- **MATERIAL SUPPLIED**
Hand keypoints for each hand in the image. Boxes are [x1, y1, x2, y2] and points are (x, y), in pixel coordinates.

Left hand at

* * *

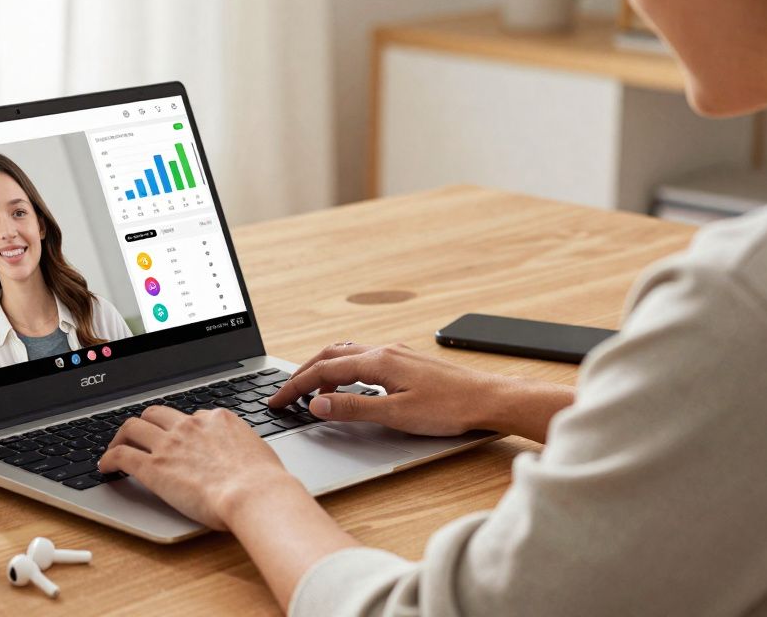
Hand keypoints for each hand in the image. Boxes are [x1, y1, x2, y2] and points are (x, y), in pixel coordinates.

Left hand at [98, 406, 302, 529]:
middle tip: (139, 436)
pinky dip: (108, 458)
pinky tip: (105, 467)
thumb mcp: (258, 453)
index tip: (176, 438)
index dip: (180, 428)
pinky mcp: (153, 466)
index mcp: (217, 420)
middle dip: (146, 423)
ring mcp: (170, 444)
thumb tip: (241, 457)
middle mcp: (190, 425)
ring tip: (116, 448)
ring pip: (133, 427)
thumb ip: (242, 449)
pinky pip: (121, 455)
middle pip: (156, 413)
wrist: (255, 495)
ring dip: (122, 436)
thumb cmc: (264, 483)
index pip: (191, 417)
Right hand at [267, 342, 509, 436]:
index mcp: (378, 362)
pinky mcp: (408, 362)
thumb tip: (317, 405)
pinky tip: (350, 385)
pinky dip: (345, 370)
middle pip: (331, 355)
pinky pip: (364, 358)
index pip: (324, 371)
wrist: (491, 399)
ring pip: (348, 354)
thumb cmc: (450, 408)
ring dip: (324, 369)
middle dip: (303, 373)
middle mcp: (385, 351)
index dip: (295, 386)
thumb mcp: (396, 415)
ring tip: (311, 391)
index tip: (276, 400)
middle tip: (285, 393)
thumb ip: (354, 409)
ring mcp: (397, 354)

- **EXERCISE REQUIREMENTS**
The lines above, starting at the one with "middle mcp: (385, 351)" and ending at the one with "ring mcp: (397, 354)", are the only ones to return, exactly as written.

- **TASK RESULT**
middle mcp: (385, 351)
index dip: (295, 386)
thumb mcp: (396, 415)
ring tip: (311, 391)
index tip: (276, 400)
middle tip: (285, 393)
thumb ip: (354, 409)
ring mcp: (397, 354)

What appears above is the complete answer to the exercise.